We are experiencing a crash of all galera nodes receiving write sets. The operation is a "last resort" clean up stored procedure, that deletes many rows from the same set of related tables. It generally takes 4-5 minutes to run based on our data size, but is crashing within 10-20 seconds if it is going to go wrong.
We have been using this stored procedure, reasonably regularly, without problem on 10.1 for several years. As suggested by Enterprise support, I have also tried this on the latest 10.4 build, which they provided me with a URL to. This also exhibits the problem.
Unfortunately, I have been unable to replicate either simplified reproduction steps, or from a different system of ours. However, I have been able to take a "mariabackup" i.e. physical backup, and reproduce the fault on 2 other clusters. The original, and first replication were on VMware machines. The third system, is an AWS EC2 setup. All 3 have the same MariaDB configuration. I suspect the problem is exposed due to the particular on disk data.

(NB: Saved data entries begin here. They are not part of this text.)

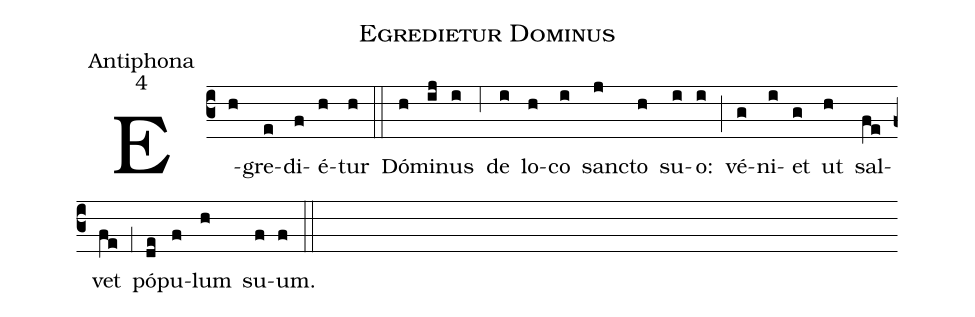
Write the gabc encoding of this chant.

name:Egredietur Dominus;
office-part:Antiphona;
mode:4;
%%
(c3) E(h)gre(e)di(f)é(h)tur(h) (::)
Dó(h)mi(ij)nus(i) (,6) de(i) lo(h)co(i) san(j)cto(h) su(i)o:(i) (;) vé(g)ni(i)et(g) ut(h) sal(fe)vet(fe) (,1) pó(de)pu(f)lum(h) su(f)um.(f) (::)
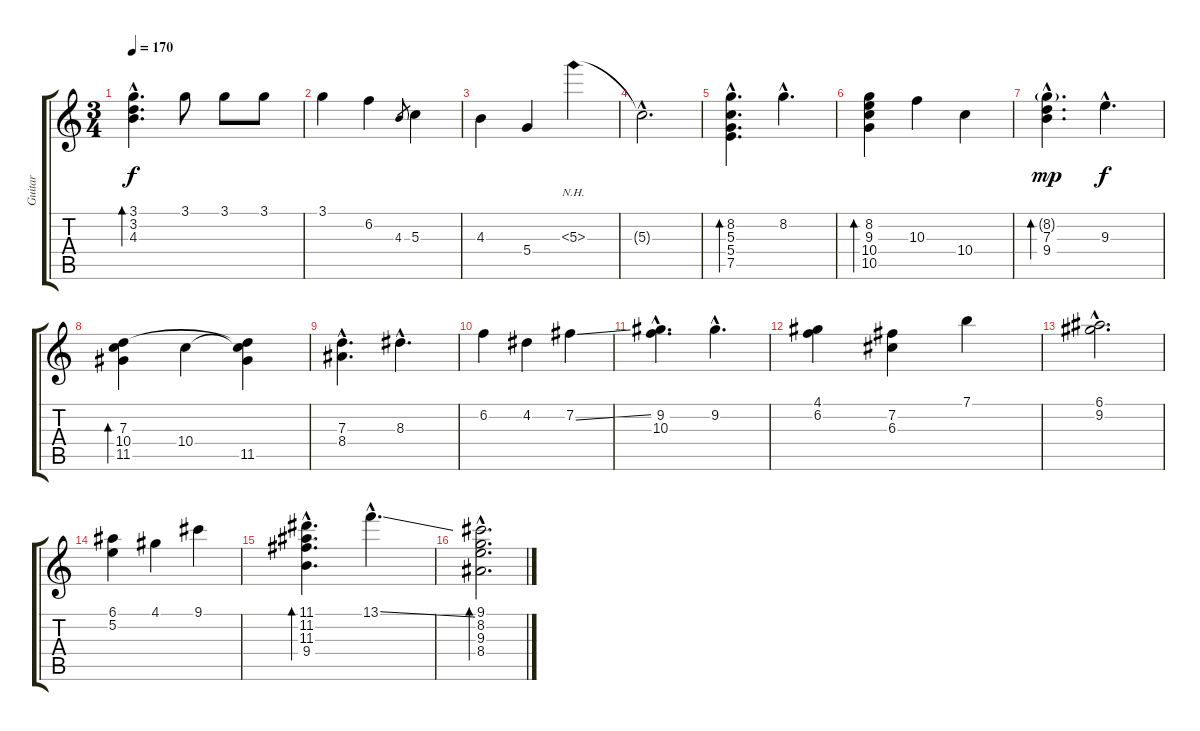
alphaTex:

\track ("Guitar" "Guitar") {instrument electricguitarjazz}
\staff {score tabs}
\tuning (E4 B3 G3 D3 A2 E2) {hide}
\ts (3 4)
\tempo 170
\clef g2
\ks c
(3.1{hac} 3.2{hac} 4.3{hac}).4{d bd 240 dy f} 3.1.8 3.1.8 3.1.8 |
3.1.4 6.2.4 4.3.8{gr} 5.3.4 |
4.3.4 5.4.4 5.3{nh}.4 |
5.3{hac t}.2{d} |
(8.2{hac} 5.3{hac} 5.4{hac} 7.5{hac}).4{d bd 240} 8.2{hac}.4{d} |
(8.2 9.3 10.4 10.5).4{bd 240} 10.3.4 10.4.4 |
(8.2{g hac} 7.3{hac} 9.4{hac}).4{d bd 240 dy mp} 9.3{hac}.4{d dy f} |
(7.3 10.4 11.5).4{bd 240} 10.4.4 (7.3{t} 10.4{t} 11.5).4 |
(7.3{hac} 8.4{hac}).4{d} 8.3{hac}.4{d} |
6.2.4 4.2.4 7.2{ss}.4 |
(9.2{hac} 10.3{hac}).4{d} 9.2{hac}.4{d} |
(4.1 6.2).4 (7.2 6.3).4 7.1.4 |
(6.1{hac} 9.2{hac}).2{d} |
(6.1 5.2).4 4.1.4 9.1.4 |
(11.1{hac} 11.2{hac} 11.3{hac} 9.4{hac}).4{d bd 240} 13.1{ss hac}.4{d} |
(9.1{hac} 8.2{hac} 9.3{hac} 8.4{hac}).2{d bd 240}
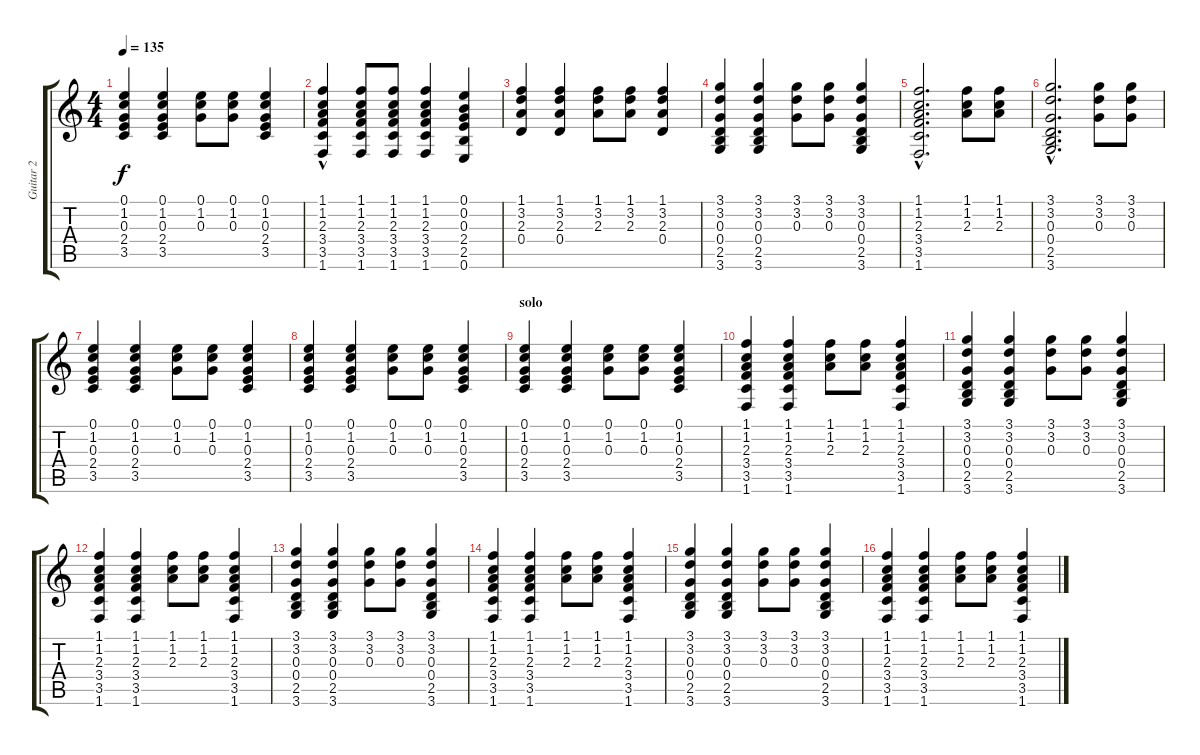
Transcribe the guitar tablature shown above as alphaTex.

\track ("Guitar 2" "Guitar 2") {instrument acousticguitarnylon}
\staff {score tabs}
\tuning (E4 B3 G3 D3 A2 E2) {hide}
\ts (4 4)
\tempo 135
\clef g2
\ks c
(0.1 1.2 0.3 2.4 3.5).4{dy f} (0.1 1.2 0.3 2.4 3.5).4 (0.1 1.2 0.3).8 (0.1 1.2 0.3).8 (0.1 1.2 0.3 2.4 3.5).4 |
(1.1 1.2{hac} 2.3 3.4 3.5 1.6).4 (1.1 1.2 2.3 3.4 3.5 1.6).8 (1.1 1.2 2.3 3.4 3.5 1.6).8 (1.1 1.2 2.3 3.4 3.5 1.6).4 (0.1 0.2 0.3 2.4 2.5 0.6).4 |
(1.1 3.2 2.3 0.4).4 (1.1 3.2 2.3 0.4).4 (1.1 3.2 2.3).8 (1.1 3.2 2.3).8 (1.1 3.2 2.3 0.4).4 |
(3.1 3.2 0.3 0.4 2.5 3.6).4 (3.1 3.2 0.3 0.4 2.5 3.6).4 (3.1 3.2 0.3).8 (3.1 3.2 0.3).8 (3.1 3.2 0.3 0.4 2.5 3.6).4 |
(1.1{hac} 1.2{hac} 2.3{hac} 3.4{hac} 3.5{hac} 1.6{hac}).2{d} (1.1 1.2 2.3).8 (1.1 1.2 2.3).8 |
(3.1{hac} 3.2{hac} 0.3{hac} 0.4{hac} 2.5{hac} 3.6{hac}).2{d} (3.1 3.2 0.3).8 (3.1 3.2 0.3).8 |
(0.1 1.2 0.3 2.4 3.5).4 (0.1 1.2 0.3 2.4 3.5).4 (0.1 1.2 0.3).8 (0.1 1.2 0.3).8 (0.1 1.2 0.3 2.4 3.5).4 |
(0.1 1.2 0.3 2.4 3.5).4 (0.1 1.2 0.3 2.4 3.5).4 (0.1 1.2 0.3).8 (0.1 1.2 0.3).8 (0.1 1.2 0.3 2.4 3.5).4 |
\section ("" "solo")
(0.1 1.2 0.3 2.4 3.5).4 (0.1 1.2 0.3 2.4 3.5).4 (0.1 1.2 0.3).8 (0.1 1.2 0.3).8 (0.1 1.2 0.3 2.4 3.5).4 |
(1.1 1.2 2.3 3.4 3.5 1.6).4 (1.1 1.2 2.3 3.4 3.5 1.6).4 (1.1 1.2 2.3).8 (1.1 1.2 2.3).8 (1.1 1.2 2.3 3.4 3.5 1.6).4 |
(3.1 3.2 0.3 0.4 2.5 3.6).4 (3.1 3.2 0.3 0.4 2.5 3.6).4 (3.1 3.2 0.3).8 (3.1 3.2 0.3).8 (3.1 3.2 0.3 0.4 2.5 3.6).4 |
(1.1 1.2 2.3 3.4 3.5 1.6).4 (1.1 1.2 2.3 3.4 3.5 1.6).4 (1.1 1.2 2.3).8 (1.1 1.2 2.3).8 (1.1 1.2 2.3 3.4 3.5 1.6).4 |
(3.1 3.2 0.3 0.4 2.5 3.6).4 (3.1 3.2 0.3 0.4 2.5 3.6).4 (3.1 3.2 0.3).8 (3.1 3.2 0.3).8 (3.1 3.2 0.3 0.4 2.5 3.6).4 |
(1.1 1.2 2.3 3.4 3.5 1.6).4 (1.1 1.2 2.3 3.4 3.5 1.6).4 (1.1 1.2 2.3).8 (1.1 1.2 2.3).8 (1.1 1.2 2.3 3.4 3.5 1.6).4 |
(3.1 3.2 0.3 0.4 2.5 3.6).4 (3.1 3.2 0.3 0.4 2.5 3.6).4 (3.1 3.2 0.3).8 (3.1 3.2 0.3).8 (3.1 3.2 0.3 0.4 2.5 3.6).4 |
(1.1 1.2 2.3 3.4 3.5 1.6).4 (1.1 1.2 2.3 3.4 3.5 1.6).4 (1.1 1.2 2.3).8 (1.1 1.2 2.3).8 (1.1 1.2 2.3 3.4 3.5 1.6).4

Attached is the log of one of the nodes receiving the writeset.
First round of testing, I found that autocommit needs to be ON.
Due to suspecting the data, and knowing that our QA team were trying to delete rows - I started my test again and used "OPTIMIZE TABLE" on the tables that are touched. This caused
to appear in the log, at an unusual point in the crash logging.
Because of finding that info, I have now set wsrep_slave_thread = 1, and this completes successfully. Previously the value was 12. I have also tested = 4, which also crashed.
Therefore with this additional knowledge, I am presuming that something in Galera is presuming it can apply certain writesets in parallel when it cannot.